### Your objective
Pictures should be left out when the listing below is repeated word for word.

### Supplied material
···

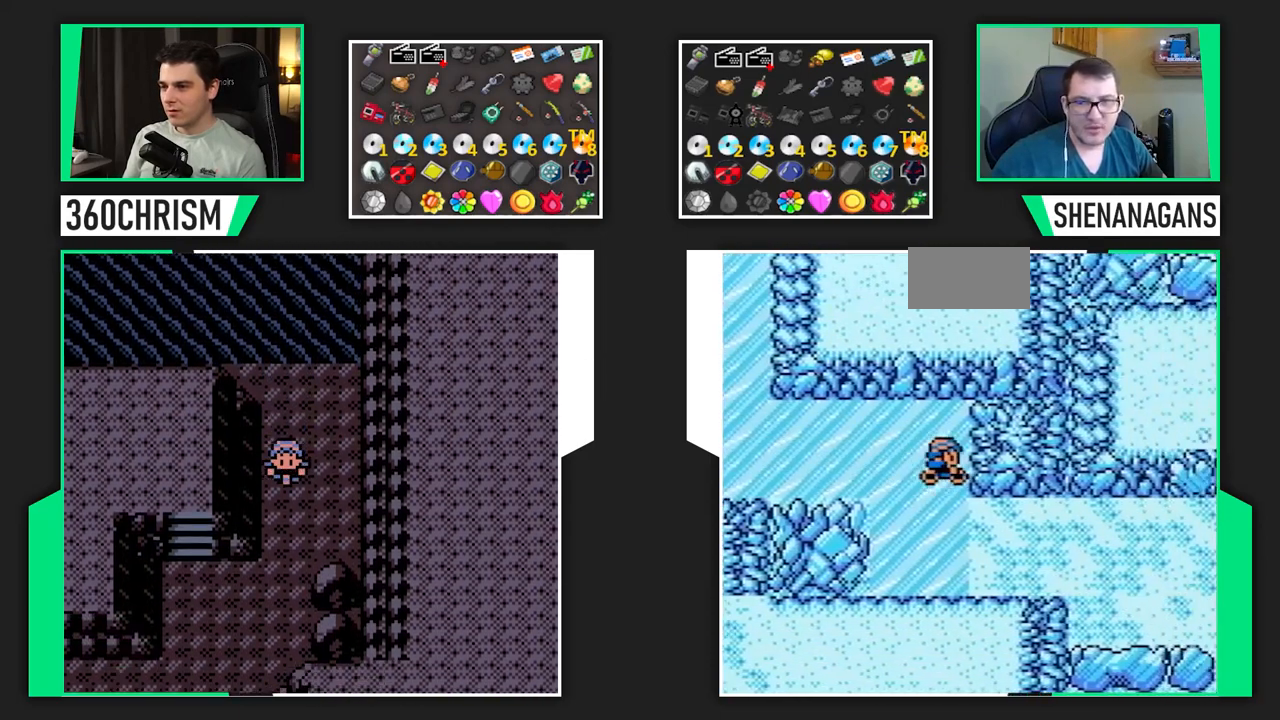
Gameplay with a controller (Nintendo layout); each line is a JSON object with the inputs held at the frame after it. "events" lists button and stick changes between this image and that frame as [ms after this image, input, new state], when the widget could be followed in between. Not read: A B DPAD_DOWN DPAD_UP L1 L3 R1 R3 SELECT START.
{"buttons": ["DPAD_RIGHT"], "events": []}
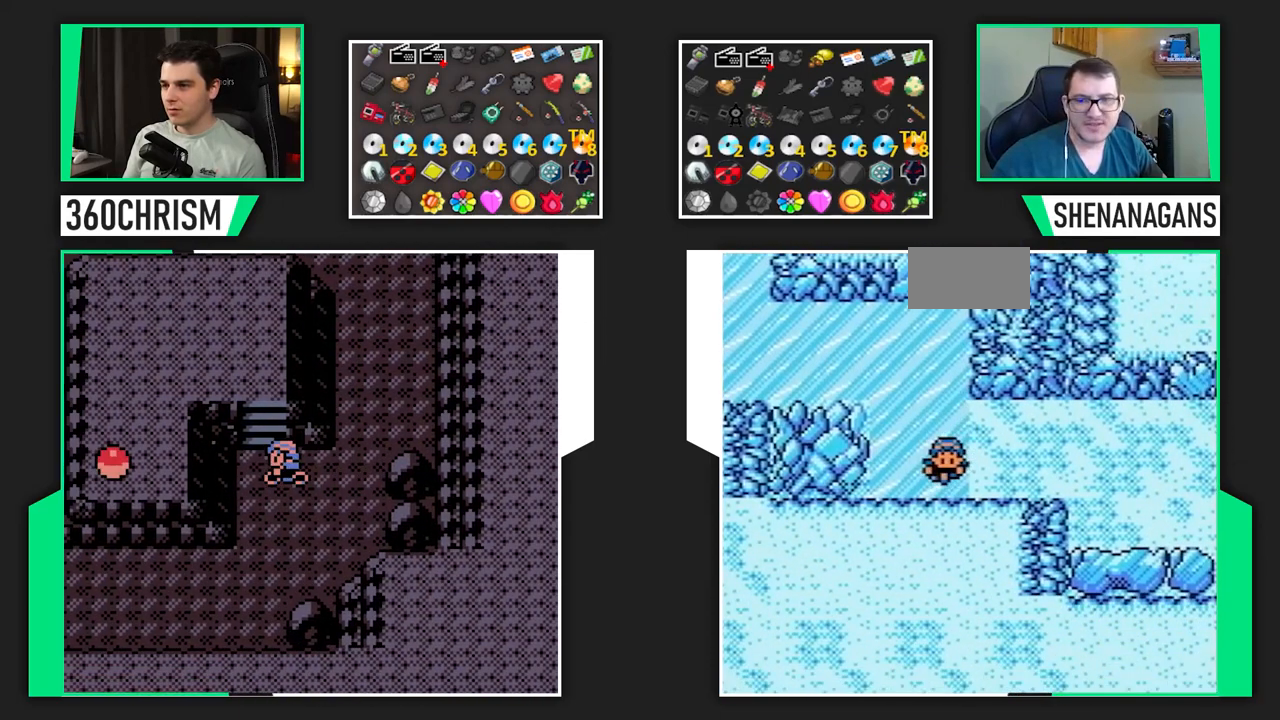
{"buttons": ["DPAD_RIGHT"], "events": []}
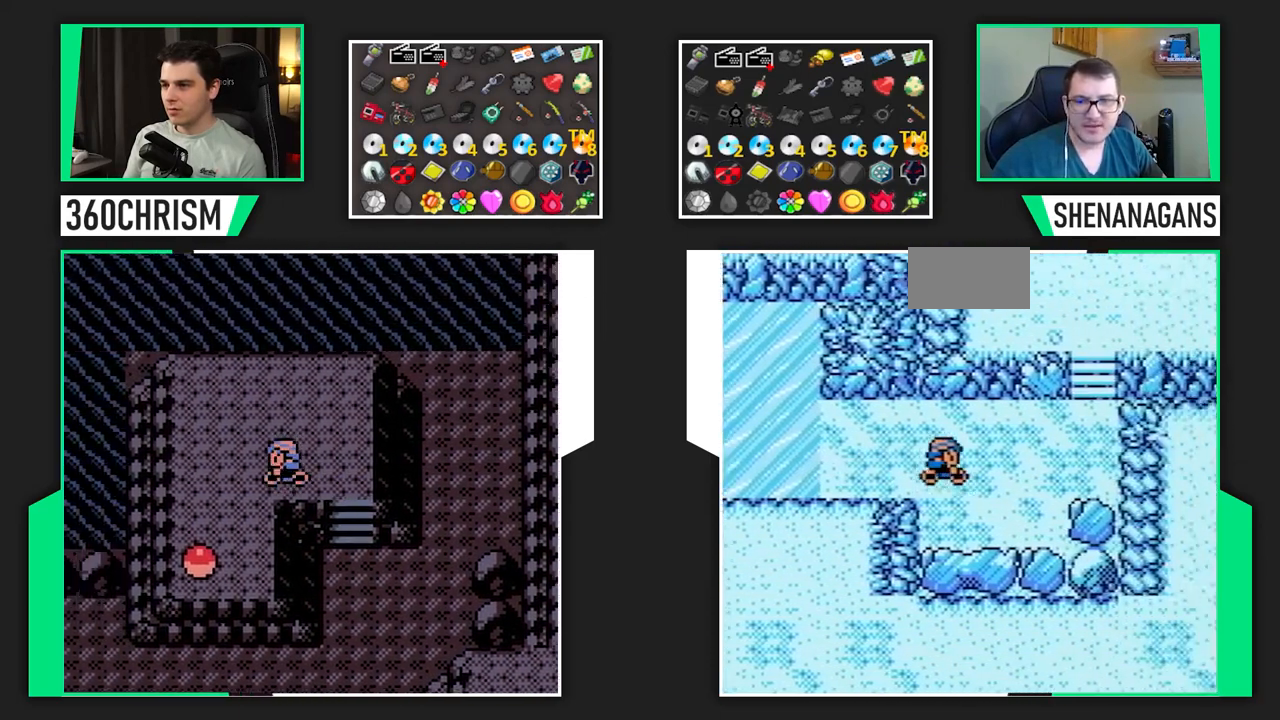
{"buttons": ["DPAD_RIGHT"], "events": []}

···

### Exercise solution
Gameplay with a controller (Nintendo layout); each line is a JSON object with the inputs held at the frame after it. "events" lists button and stick changes between this image and that frame as [ms after this image, input, new state], when the widget could be followed in between. Not read: A B DPAD_DOWN DPAD_UP L1 L3 R1 R3 SELECT START.
{"buttons": ["DPAD_RIGHT"], "events": []}
{"buttons": ["DPAD_RIGHT"], "events": []}
{"buttons": ["DPAD_RIGHT"], "events": []}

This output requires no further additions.